### Work item
Please write out the listing exactly, with nothing altered.

** Available data follows **

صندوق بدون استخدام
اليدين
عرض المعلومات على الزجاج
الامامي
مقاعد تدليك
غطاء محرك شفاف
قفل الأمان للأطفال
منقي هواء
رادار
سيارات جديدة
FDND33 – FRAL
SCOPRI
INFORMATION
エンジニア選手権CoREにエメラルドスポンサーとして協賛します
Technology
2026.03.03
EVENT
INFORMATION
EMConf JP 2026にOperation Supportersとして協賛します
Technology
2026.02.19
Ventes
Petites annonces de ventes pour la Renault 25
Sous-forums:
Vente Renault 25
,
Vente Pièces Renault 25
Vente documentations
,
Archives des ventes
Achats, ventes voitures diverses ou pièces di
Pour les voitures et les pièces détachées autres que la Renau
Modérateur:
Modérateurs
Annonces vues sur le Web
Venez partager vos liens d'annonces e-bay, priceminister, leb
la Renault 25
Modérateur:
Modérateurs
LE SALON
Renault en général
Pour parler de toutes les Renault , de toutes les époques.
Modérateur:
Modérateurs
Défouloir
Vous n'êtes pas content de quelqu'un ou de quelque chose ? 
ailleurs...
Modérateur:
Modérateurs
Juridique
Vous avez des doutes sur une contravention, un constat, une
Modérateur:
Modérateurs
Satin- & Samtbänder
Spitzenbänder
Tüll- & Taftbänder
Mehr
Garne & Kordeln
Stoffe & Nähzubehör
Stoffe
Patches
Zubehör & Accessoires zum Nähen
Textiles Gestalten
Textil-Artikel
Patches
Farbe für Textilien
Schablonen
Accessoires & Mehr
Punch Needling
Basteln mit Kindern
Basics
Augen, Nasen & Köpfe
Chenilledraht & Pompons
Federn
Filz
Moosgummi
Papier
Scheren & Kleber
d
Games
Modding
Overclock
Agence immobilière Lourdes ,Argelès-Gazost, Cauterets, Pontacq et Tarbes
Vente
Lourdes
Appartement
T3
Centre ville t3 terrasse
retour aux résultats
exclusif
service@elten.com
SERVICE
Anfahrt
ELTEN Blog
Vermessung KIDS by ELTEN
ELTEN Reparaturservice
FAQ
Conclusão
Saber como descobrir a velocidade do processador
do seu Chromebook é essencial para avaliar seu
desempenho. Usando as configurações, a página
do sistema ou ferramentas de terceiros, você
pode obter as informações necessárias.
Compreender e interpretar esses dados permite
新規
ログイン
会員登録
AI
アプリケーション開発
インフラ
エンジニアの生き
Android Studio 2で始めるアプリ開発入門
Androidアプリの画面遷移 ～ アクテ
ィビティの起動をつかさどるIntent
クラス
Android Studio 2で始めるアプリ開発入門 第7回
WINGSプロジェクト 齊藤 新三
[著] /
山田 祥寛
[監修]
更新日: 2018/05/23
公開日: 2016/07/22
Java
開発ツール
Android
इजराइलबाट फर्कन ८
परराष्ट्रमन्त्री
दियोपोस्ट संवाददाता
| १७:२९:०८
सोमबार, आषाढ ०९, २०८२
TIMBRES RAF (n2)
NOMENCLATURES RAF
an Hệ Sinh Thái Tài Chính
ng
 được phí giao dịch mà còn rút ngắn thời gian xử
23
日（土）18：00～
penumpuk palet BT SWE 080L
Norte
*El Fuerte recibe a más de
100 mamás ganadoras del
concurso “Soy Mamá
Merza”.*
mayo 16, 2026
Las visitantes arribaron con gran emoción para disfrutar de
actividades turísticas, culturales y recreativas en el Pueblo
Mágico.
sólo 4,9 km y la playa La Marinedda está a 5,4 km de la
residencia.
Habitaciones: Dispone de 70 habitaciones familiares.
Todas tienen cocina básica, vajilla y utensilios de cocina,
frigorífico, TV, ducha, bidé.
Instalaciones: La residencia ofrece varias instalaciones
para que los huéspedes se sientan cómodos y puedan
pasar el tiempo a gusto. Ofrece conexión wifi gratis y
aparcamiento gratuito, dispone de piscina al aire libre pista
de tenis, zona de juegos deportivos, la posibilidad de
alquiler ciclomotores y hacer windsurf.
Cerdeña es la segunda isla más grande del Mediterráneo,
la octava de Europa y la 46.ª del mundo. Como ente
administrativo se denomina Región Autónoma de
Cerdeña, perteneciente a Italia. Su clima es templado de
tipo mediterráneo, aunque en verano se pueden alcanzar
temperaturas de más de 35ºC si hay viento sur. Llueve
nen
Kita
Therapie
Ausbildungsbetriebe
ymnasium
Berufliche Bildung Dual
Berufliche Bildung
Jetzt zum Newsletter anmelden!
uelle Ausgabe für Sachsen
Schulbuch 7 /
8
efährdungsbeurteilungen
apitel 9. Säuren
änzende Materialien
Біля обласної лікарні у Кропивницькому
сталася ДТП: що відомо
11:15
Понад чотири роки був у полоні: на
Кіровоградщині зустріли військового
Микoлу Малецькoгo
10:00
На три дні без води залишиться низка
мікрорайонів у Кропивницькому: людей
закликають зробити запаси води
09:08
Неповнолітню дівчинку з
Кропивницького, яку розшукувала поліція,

** End of Available data **

### Response for this exercise
صندوق بدون استخدام
اليدين
عرض المعلومات على الزجاج
الامامي
مقاعد تدليك
غطاء محرك شفاف
قفل الأمان للأطفال
منقي هواء
رادار
سيارات جديدة
FDND33 – FRAL
SCOPRI
INFORMATION
エンジニア選手権CoREにエメラルドスポンサーとして協賛します
Technology
2026.03.03
EVENT
INFORMATION
EMConf JP 2026にOperation Supportersとして協賛します
Technology
2026.02.19
Ventes
Petites annonces de ventes pour la Renault 25
Sous-forums:
Vente Renault 25
,
Vente Pièces Renault 25
Vente documentations
,
Archives des ventes
Achats, ventes voitures diverses ou pièces di
Pour les voitures et les pièces détachées autres que la Renau
Modérateur:
Modérateurs
Annonces vues sur le Web
Venez partager vos liens d'annonces e-bay, priceminister, leb
la Renault 25
Modérateur:
Modérateurs
LE SALON
Renault en général
Pour parler de toutes les Renault , de toutes les époques.
Modérateur:
Modérateurs
Défouloir
Vous n'êtes pas content de quelqu'un ou de quelque chose ? 
ailleurs...
Modérateur:
Modérateurs
Juridique
Vous avez des doutes sur une contravention, un constat, une
Modérateur:
Modérateurs
Satin- & Samtbänder
Spitzenbänder
Tüll- & Taftbänder
Mehr
Garne & Kordeln
Stoffe & Nähzubehör
Stoffe
Patches
Zubehör & Accessoires zum Nähen
Textiles Gestalten
Textil-Artikel
Patches
Farbe für Textilien
Schablonen
Accessoires & Mehr
Punch Needling
Basteln mit Kindern
Basics
Augen, Nasen & Köpfe
Chenilledraht & Pompons
Federn
Filz
Moosgummi
Papier
Scheren & Kleber
d
Games
Modding
Overclock
Agence immobilière Lourdes ,Argelès-Gazost, Cauterets, Pontacq et Tarbes
Vente
Lourdes
Appartement
T3
Centre ville t3 terrasse
retour aux résultats
exclusif
service@elten.com
SERVICE
Anfahrt
ELTEN Blog
Vermessung KIDS by ELTEN
ELTEN Reparaturservice
FAQ
Conclusão
Saber como descobrir a velocidade do processador
do seu Chromebook é essencial para avaliar seu
desempenho. Usando as configurações, a página
do sistema ou ferramentas de terceiros, você
pode obter as informações necessárias.
Compreender e interpretar esses dados permite
新規
ログイン
会員登録
AI
アプリケーション開発
インフラ
エンジニアの生き
Android Studio 2で始めるアプリ開発入門
Androidアプリの画面遷移 ～ アクテ
ィビティの起動をつかさどるIntent
クラス
Android Studio 2で始めるアプリ開発入門 第7回
WINGSプロジェクト 齊藤 新三
[著] /
山田 祥寛
[監修]
更新日: 2018/05/23
公開日: 2016/07/22
Java
開発ツール
Android
इजराइलबाट फर्कन ८
परराष्ट्रमन्त्री
दियोपोस्ट संवाददाता
| १७:२९:०८
सोमबार, आषाढ ०९, २०८२
TIMBRES RAF (n2)
NOMENCLATURES RAF
an Hệ Sinh Thái Tài Chính
ng
 được phí giao dịch mà còn rút ngắn thời gian xử
23
日（土）18：00～
penumpuk palet BT SWE 080L
Norte
*El Fuerte recibe a más de
100 mamás ganadoras del
concurso “Soy Mamá
Merza”.*
mayo 16, 2026
Las visitantes arribaron con gran emoción para disfrutar de
actividades turísticas, culturales y recreativas en el Pueblo
Mágico.
sólo 4,9 km y la playa La Marinedda está a 5,4 km de la
residencia.
Habitaciones: Dispone de 70 habitaciones familiares.
Todas tienen cocina básica, vajilla y utensilios de cocina,
frigorífico, TV, ducha, bidé.
Instalaciones: La residencia ofrece varias instalaciones
para que los huéspedes se sientan cómodos y puedan
pasar el tiempo a gusto. Ofrece conexión wifi gratis y
aparcamiento gratuito, dispone de piscina al aire libre pista
de tenis, zona de juegos deportivos, la posibilidad de
alquiler ciclomotores y hacer windsurf.
Cerdeña es la segunda isla más grande del Mediterráneo,
la octava de Europa y la 46.ª del mundo. Como ente
administrativo se denomina Región Autónoma de
Cerdeña, perteneciente a Italia. Su clima es templado de
tipo mediterráneo, aunque en verano se pueden alcanzar
temperaturas de más de 35ºC si hay viento sur. Llueve
nen
Kita
Therapie
Ausbildungsbetriebe
ymnasium
Berufliche Bildung Dual
Berufliche Bildung
Jetzt zum Newsletter anmelden!
uelle Ausgabe für Sachsen
Schulbuch 7 /
8
efährdungsbeurteilungen
apitel 9. Säuren
änzende Materialien
Біля обласної лікарні у Кропивницькому
сталася ДТП: що відомо
11:15
Понад чотири роки був у полоні: на
Кіровоградщині зустріли військового
Микoлу Малецькoгo
10:00
На три дні без води залишиться низка
мікрорайонів у Кропивницькому: людей
закликають зробити запаси води
09:08
Неповнолітню дівчинку з
Кропивницького, яку розшукувала поліція,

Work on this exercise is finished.